Price Figure 2 shows a sample project’s fixed price compared to its front-loaded price equivalent. The front-loaded price is higher in the first ten years when debt service payments on the equipment are high, then falls in year eleven when the loan is paid off.

Figure 3 shows the resulting net cash of the project described in figure 2 using the (problematic) fixed price scenario compared to the (desirable) front-loaded price scenario. In the fixed price scenario, the net cash curve gets dangerously close to zero in the early years (just before the 10-year debt is paid off). Net Cash Multiple years of net cash "famine" awaiting the net cash "feast" in the out years poses a competitive challenge for community projects, which are unable to easily manipulate the necessary cash flow. In the front-loaded price scenario, however, the variable price based on NPV rate allows the net cash to be completely levelized. The upward slope in the net cash curve reflects the increase in dollar value over time required to ensure a constant present value dollar amount.

Conclusion. The combination of NPV rate and front-loading ensures financial efficiency in order to allow C-BED projects to succeed for both the C-BED owners and the utilities with which the C-BED owners negotiate. Please refer to the C-BED Calculator for the mathematical details behind the C-BED front-loaded pricing model.

Setting the Discount Rate. Establishment of appropriate discount rates for C-BED projects should be based on each individual utility's discount rate—the rate used by the utility in financing projects in its everyday business. For example, a utility that pays 7% interest for 20-year debt financing in the course of its ordinary business would be required to specify that same 7% rate to all C-BED developers as a basis for negotiations for projects. Another utility in the same jurisdiction that gets debt financing at 8% would be required to use that rate for all C-BED negotiations for the same electricity from the same C-BED project. Why treat different utilities differently? Because the relative discount rate each utility uses in the course of its everyday business accurately reflects the relative value of C-BED electricity compared to acquiring electricity elsewhere (for instance, if the utility were to build a new generation facility itself).

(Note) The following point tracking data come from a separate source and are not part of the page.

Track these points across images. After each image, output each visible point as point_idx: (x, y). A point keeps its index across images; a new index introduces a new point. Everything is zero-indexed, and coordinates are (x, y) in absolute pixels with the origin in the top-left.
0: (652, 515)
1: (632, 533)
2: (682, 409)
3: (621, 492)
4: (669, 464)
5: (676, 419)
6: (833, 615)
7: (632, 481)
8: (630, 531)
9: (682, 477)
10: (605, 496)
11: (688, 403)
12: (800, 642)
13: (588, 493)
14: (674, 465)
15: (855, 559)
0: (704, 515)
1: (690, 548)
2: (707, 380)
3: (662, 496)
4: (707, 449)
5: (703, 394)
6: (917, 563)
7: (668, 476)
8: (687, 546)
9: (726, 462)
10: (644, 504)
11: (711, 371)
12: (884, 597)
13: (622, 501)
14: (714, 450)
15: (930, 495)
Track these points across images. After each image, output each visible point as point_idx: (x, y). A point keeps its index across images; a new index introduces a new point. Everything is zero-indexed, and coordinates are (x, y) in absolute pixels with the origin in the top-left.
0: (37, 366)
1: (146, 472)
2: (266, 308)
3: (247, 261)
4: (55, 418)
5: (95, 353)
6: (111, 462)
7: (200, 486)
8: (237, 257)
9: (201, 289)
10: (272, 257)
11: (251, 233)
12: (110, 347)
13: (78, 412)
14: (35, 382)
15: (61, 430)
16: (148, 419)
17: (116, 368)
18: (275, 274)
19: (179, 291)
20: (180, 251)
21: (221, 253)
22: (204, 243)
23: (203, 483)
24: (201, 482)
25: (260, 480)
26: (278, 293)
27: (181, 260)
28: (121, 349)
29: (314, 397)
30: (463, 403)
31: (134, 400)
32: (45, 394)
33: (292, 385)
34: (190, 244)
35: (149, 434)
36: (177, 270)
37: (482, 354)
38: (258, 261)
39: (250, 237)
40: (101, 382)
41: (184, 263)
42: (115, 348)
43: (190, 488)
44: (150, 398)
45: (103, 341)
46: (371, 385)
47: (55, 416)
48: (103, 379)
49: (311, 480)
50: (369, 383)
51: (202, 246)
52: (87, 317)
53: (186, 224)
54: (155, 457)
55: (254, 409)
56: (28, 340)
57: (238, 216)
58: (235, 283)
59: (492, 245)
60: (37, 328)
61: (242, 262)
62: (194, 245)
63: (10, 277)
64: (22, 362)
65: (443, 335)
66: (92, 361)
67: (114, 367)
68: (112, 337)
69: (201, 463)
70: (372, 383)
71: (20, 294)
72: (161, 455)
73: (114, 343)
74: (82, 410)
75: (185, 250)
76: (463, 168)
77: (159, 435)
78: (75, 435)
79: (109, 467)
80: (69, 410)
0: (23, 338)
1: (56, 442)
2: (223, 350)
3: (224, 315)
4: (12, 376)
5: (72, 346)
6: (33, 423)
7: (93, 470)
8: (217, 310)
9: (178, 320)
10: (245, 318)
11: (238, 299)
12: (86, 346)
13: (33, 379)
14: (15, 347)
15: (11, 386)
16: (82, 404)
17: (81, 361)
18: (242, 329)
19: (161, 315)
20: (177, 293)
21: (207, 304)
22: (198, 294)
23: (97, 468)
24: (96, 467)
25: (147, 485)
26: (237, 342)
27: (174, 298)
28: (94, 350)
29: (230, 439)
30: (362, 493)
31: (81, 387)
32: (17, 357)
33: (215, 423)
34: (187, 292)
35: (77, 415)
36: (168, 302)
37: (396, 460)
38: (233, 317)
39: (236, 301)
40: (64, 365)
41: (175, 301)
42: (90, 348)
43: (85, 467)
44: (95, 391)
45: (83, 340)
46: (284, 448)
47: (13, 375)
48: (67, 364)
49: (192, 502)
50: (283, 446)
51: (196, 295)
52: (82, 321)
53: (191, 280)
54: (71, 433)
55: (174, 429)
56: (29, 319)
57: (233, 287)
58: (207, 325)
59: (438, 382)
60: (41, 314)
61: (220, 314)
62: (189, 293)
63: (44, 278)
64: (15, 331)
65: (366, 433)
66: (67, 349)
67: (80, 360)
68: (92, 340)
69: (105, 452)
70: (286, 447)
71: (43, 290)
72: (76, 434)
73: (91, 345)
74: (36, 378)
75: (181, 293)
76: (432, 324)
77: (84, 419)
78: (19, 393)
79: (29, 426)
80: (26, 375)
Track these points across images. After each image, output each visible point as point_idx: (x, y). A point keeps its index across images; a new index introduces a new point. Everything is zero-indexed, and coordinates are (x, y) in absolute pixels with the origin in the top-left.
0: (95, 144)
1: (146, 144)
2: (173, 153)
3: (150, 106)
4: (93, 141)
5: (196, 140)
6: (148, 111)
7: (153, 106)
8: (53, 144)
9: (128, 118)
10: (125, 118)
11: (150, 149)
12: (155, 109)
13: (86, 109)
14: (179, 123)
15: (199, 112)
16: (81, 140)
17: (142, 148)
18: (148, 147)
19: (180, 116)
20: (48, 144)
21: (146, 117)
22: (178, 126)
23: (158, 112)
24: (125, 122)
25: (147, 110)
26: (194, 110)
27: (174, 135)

Setting the NPV Rate. NPV rates will vary on a per project basis. In a market-driven environment, the primary determinant of project viability is the difference between cost and price. The higher the NPV rate, the more financially viable the C-BED projects are, and the more expensive the electricity is to the purchasing utility. The lower the NPV rate, the less financially viable the C-BED projects are, and the less expensive the electricity is to the purchasing utility. For the C-BED owners, the established NPV rate must be sufficient to pay the debt for the large capital purchase along with operations and maintenance costs, with enough left over to make the project economically profitable. For the purchasing utility, the established NPV rate must be low enough to reasonably compete with other sources of electricity in the marketplace.

The establishment of a maximum NPV rate is a political decision. The original 2005 Minnesota state law specified that utilities must give consideration to C-BED projects as part of their mix of electricity sources. In return, a maximum NPV rate of $0.027/kWh was established in order to protect utilities from highly uneconomical projects being forced into the system. Now that Minnesota has had several years experience with C-BED and its NPV rate model approach, the fears of highly uneconomical projects being forced into the system have not materialized. Thus, the maximum NPV rate was removed from the C-BED statute in the 2007 legislative session.